On a previous blog I addressed the impending issues regarding commercial real estate and foreclosure proceedings in both the Southern Oregon real estate market as well as the national commercial real estate market. The global economic meltdown resulted in consumers collectively tightening their belts and spending less. This reduction in spending had a profound effect on the Southern Oregon real estate market and we soon saw “For Rent or Lease” signs hanging in the windows of vacant commercial buildings. With reduced consumer spending, businesses in mini malls, downtown areas, larger malls, and strip malls began to close their doors, unable to pay their rents due to the slowdown in spending. Now another calamity appears perched to effect commercial real estate in Southern Oregon and elsewhere.
It seems that between 2005 and 2008, billions of dollars of commercial real estate was either sold to a new buyer or refinanced to grab equity. The most popular terms used during this refinancing phase in commercial real estate called for payment schedules based on a 20 year amortization and fully due and payable within 5 years, making the first round of loans initiated in 2005 due to be paid off next year in 2010. For the following three years, loans will continue to come due and payable through 2013 as required by the terms of the contract and agreed to by the borrowers.
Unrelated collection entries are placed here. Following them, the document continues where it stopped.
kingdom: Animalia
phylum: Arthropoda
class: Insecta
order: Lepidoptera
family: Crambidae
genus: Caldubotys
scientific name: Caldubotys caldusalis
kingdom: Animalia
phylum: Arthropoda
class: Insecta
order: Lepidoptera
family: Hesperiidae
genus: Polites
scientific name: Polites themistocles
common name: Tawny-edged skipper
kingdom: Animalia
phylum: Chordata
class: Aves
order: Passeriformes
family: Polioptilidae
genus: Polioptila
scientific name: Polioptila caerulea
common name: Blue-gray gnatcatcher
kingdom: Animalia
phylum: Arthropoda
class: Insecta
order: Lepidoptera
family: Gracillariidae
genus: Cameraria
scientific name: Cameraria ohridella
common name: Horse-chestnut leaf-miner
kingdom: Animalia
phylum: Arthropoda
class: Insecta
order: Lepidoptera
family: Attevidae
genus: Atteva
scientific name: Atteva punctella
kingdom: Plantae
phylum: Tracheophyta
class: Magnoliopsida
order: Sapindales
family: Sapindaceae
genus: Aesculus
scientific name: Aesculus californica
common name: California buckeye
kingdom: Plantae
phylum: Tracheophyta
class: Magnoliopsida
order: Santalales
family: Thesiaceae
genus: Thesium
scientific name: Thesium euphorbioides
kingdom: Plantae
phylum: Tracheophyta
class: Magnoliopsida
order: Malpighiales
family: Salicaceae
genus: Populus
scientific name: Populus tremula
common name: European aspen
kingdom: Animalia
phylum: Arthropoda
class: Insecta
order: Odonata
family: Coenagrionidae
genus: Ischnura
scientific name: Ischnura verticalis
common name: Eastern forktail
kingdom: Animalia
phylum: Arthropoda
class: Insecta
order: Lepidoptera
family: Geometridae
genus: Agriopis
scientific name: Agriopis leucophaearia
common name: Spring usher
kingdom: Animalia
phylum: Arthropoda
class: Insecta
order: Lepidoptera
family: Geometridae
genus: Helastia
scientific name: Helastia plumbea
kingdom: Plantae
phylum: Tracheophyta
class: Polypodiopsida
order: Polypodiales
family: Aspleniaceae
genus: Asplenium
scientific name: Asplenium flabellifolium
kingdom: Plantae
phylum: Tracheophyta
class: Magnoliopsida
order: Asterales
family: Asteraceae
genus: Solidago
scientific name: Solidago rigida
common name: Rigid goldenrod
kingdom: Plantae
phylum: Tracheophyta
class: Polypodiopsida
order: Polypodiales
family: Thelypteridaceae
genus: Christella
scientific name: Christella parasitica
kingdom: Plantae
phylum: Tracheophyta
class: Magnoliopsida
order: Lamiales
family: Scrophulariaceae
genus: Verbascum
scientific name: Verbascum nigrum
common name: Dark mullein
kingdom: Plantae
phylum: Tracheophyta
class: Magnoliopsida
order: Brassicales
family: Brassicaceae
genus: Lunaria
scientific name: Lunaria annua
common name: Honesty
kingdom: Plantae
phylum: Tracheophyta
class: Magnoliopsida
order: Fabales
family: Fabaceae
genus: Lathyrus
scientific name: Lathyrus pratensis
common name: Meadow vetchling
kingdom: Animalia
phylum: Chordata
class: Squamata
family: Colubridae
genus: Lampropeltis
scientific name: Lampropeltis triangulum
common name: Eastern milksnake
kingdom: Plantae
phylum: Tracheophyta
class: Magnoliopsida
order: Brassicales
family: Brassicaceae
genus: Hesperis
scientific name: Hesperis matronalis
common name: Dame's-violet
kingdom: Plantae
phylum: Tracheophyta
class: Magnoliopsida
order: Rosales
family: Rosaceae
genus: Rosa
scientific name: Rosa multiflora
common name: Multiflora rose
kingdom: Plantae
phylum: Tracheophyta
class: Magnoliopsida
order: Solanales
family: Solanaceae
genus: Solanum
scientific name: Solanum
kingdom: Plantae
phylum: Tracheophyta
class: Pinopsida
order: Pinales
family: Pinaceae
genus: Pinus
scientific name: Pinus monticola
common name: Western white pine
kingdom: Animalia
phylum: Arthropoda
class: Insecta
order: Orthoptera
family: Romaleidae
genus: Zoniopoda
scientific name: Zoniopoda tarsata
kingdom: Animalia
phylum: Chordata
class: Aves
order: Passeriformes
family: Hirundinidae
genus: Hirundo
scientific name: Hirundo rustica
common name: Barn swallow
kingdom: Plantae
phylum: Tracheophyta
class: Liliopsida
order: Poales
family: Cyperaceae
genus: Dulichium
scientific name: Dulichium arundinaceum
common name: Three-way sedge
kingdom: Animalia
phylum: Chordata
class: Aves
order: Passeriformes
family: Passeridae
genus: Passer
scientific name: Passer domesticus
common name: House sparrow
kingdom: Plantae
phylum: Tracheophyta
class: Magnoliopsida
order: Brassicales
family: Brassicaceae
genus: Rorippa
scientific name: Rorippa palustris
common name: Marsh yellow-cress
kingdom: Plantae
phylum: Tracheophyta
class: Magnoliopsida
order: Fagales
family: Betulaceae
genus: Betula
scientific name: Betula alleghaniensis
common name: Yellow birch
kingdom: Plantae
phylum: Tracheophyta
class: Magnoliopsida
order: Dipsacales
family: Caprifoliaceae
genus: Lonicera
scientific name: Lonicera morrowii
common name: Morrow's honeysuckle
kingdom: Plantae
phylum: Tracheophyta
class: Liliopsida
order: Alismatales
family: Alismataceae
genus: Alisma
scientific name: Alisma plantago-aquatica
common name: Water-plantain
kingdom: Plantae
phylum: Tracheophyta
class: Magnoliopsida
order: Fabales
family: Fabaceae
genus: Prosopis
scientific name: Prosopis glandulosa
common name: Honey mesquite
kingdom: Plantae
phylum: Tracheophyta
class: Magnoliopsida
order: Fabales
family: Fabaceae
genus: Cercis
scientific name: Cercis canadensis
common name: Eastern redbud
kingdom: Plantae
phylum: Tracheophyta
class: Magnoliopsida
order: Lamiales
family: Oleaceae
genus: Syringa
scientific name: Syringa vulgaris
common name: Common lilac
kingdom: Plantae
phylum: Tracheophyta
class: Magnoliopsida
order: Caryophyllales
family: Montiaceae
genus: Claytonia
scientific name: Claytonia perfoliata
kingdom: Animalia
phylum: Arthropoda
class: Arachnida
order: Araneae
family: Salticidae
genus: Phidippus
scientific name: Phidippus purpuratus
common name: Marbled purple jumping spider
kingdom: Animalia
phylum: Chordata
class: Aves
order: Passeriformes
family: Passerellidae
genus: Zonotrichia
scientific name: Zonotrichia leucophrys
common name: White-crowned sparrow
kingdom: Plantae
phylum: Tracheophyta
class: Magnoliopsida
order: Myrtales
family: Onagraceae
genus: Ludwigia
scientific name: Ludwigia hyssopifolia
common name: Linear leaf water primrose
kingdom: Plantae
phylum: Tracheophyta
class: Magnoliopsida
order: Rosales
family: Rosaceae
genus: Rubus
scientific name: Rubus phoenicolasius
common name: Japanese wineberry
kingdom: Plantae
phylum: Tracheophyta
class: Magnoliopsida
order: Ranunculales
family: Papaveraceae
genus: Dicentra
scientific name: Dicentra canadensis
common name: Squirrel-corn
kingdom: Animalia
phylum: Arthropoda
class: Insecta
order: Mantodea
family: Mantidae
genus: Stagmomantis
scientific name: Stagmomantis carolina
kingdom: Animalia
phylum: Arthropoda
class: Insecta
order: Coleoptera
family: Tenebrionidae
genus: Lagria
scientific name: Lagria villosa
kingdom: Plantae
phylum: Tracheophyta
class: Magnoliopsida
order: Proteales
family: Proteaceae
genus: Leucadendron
Unfortunately for the banks, this potentially means 3 years of painful commercial foreclosures as borrowers struggle to come up with the funds necessary to comply with their contractual payoffs. Looking ahead to the next three years, commercial lenders must begin to aggressively address this issue or they will join residential real estate lenders in the challenge of unloading foreclosed property. Ultimately, this could mean steep bank losses, tighter money, and continued challenges for a recovering economy.
But are their solutions to this impending problem? Most certainly, but as the personal trainers say to their clients, “No pain, no gain.” A Federal bailout for commercial lenders seems unlikely, so creative options like mortgage modifications seems the likely first step, and we all know how much fun that can be.
More to come on this pressing issue.